Grafana for dummies
26/Dec 2020
Grafana is a very popular “analytics platform” or in more professional terms - a system to create pretty graphs. It’s very popular for monitoring system metrics, but really can be used for any timeseries data. It supports plethora of data sources and there is a decent chance you can use one of the off-the-shelf solutions to do 99% of the work for you (for example for some basic system metrics, especially on Linux). It becomes a little bit more complicated if you want to expose custom metrics from your C++ application, but I’ll try to show how to do it with as little friction as possible
- Data source: as said, Grafana supports many of them. If you’re feeling adventerous and want to handle your own DB, Influx is probably the most popular choice. However, we wanted easy, so I opted for Prometheus. It uses own DB format, but also provides a system layer above it, so all you have to do is expose your data in expected format and Prometheus will handle the rest. Prometheus uses a pull model by default, which means you’re not sending antything. Instead, we register a new “target” associated with an HTTP endpoint (server:port/metrics typically) and Prometheus will hit it periodically to grab a new data. It is up to you where the endpoint is located exactly, I just have everything on the same Raspberry Pi (Grafana/Prometheus/Prometheus target). It does mean I need to send metrics over, as opposed to simply saving them as it’d be the case if endpoint was on the same machine as the application. However, it also means I only need to run one HTTP server. Prometheus even has own simple graphing support, but it’s very basic, nowhere close to what Grafana offers.
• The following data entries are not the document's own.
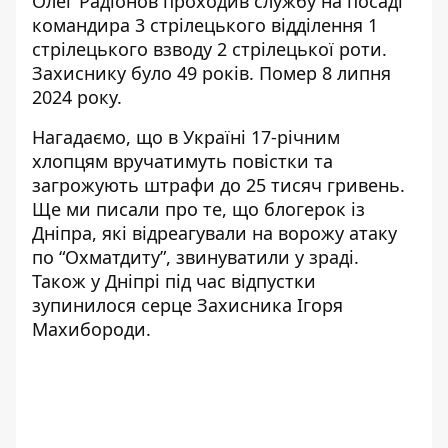
Олег Радіонов проходив службу на посаді
командира 3 стрілецького відділення 1
стрілецького взводу 2 стрілецької роти.
Захиснику було 49 років. Помер 8 липня
2024 року.
Нагадаємо, що в Україні 17-річним
хлопцям вручатимуть повістки та
загрожують штрафи до 25 тисяч гривень
.
Ще ми писали про те, що блогерок із
Дніпра,
які відреагували на ворожу атаку
по “Охматдиту”
, звинуватили у зраді.
Також у Дніпрі під час відпустки
зупинилося серце Захисника Ігоря
Махибороди
.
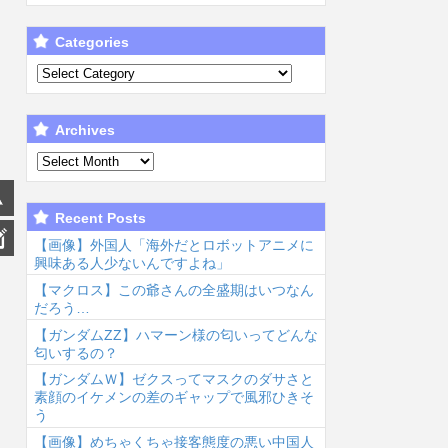
Categories
Archives
Recent Posts
【画像】外国人「海外だとロボットアニメに
興味ある人少ないんですよね」
【マクロス】この爺さんの全盛期はいつなん
だろう…
【ガンダムΖΖ】ハマーン様の匂いってどんな
匂いするの？
【ガンダムＷ】ゼクスってマスクのダサさと
素顔のイケメンの差のギャップで風邪ひきそ
う
【画像】めちゃくちゃ接客態度の悪い中国人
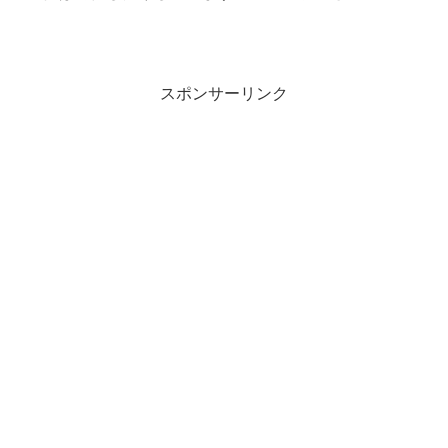
スポンサーリンク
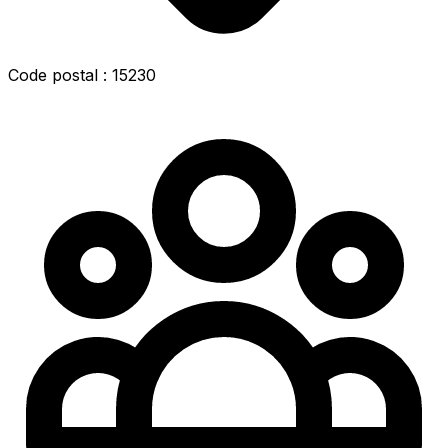
Code postal : 15230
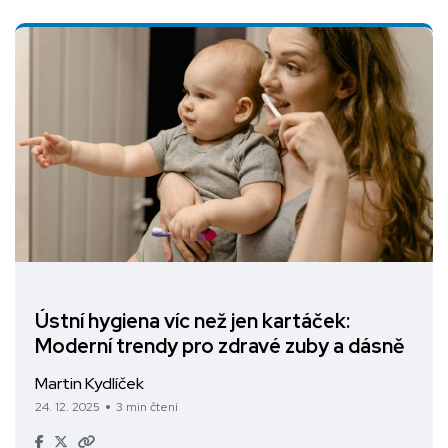
Ústní hygiena víc než jen kartáček:
Moderní trendy pro zdravé zuby a dásně
Martin Kydlíček
24. 12. 2025
3 min čtení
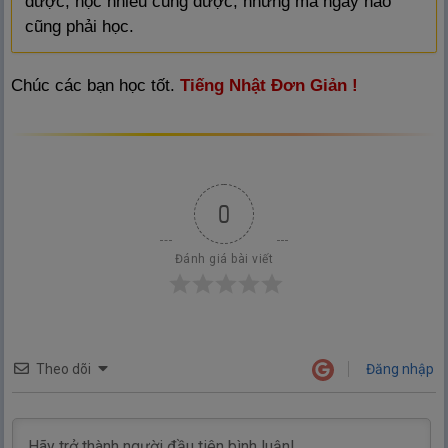
được, học nhiều cũng được, nhưng mà ngày nào
cũng phải học.
Chúc các bạn học tốt.
Tiếng Nhật Đơn Giản !
0
Đánh giá bài viết
Theo dõi
Đăng nhập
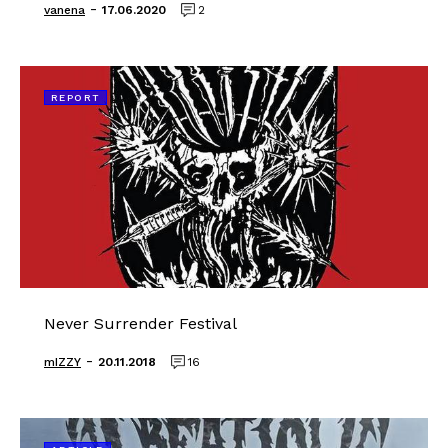
-
vanena
17.06.2020
2
REPORT
Never Surrender Festival
-
mIZZY
20.11.2018
16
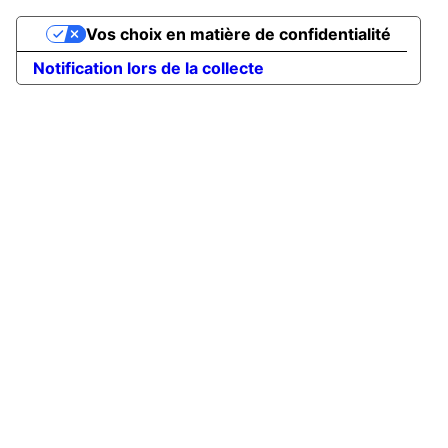
Vos choix en matière de confidentialité
Notification lors de la collecte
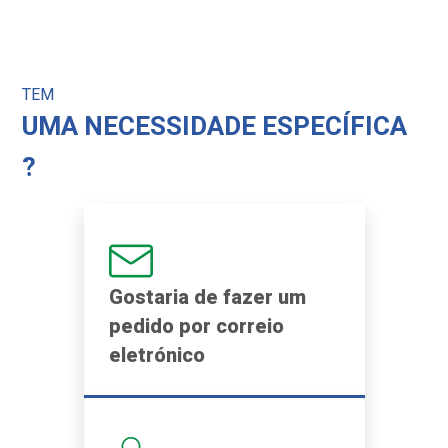
TEM
UMA NECESSIDADE ESPECÍFICA
?
Gostaria de fazer um
pedido por correio
eletrónico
- Grafana<->Prometheus integration: not much to write about this one, it “just works”, Prometheus shows up as another data source in Grafana
- Exporting metrics from the application. One option is to use one of many client libraries available for most programming languages. If I’m being completely honest, however, C++ libraries seemed a bit too complex for my taste. Most games already have some kind of telemetry system, we’re 95% there, I didn’t want to integrate a third-party library just to convert it to another format (Prometheus friendly). I’m also not a fan of tieing your app to a specific service if it’s avoidable. As said, we typically already have the data, its a matter of saving it a bit differenly. Even better, my code already had an option to save selected stats to disk, although in a different format (CSV). What I needed was a ‘middleman’ service translating A to B. I just wrote a simple Python script monitoring the app directory (using the watchdog module. As soon as it detects new stats being saved, converts from “our” format to Prometheus and send it over to target endpoint. Entire script is maybe 50 lines long. It also adds some extra metrics (like last update time, so that Grafana can detect app being down (no updates in X minutes)). Application itself has not even been touched and is completely unaware (other than enabling a functionality to save stats every X seconds).
- Go nuts and create your own Grafana dashboards (application specific)
There you have it. The entire “stack” is pretty simple, really the only custom piece is the middleman Python script, everything else is off-the-shelf, but I’m pretty happy with how easy it was to “integrate” and how transparent it ended up being.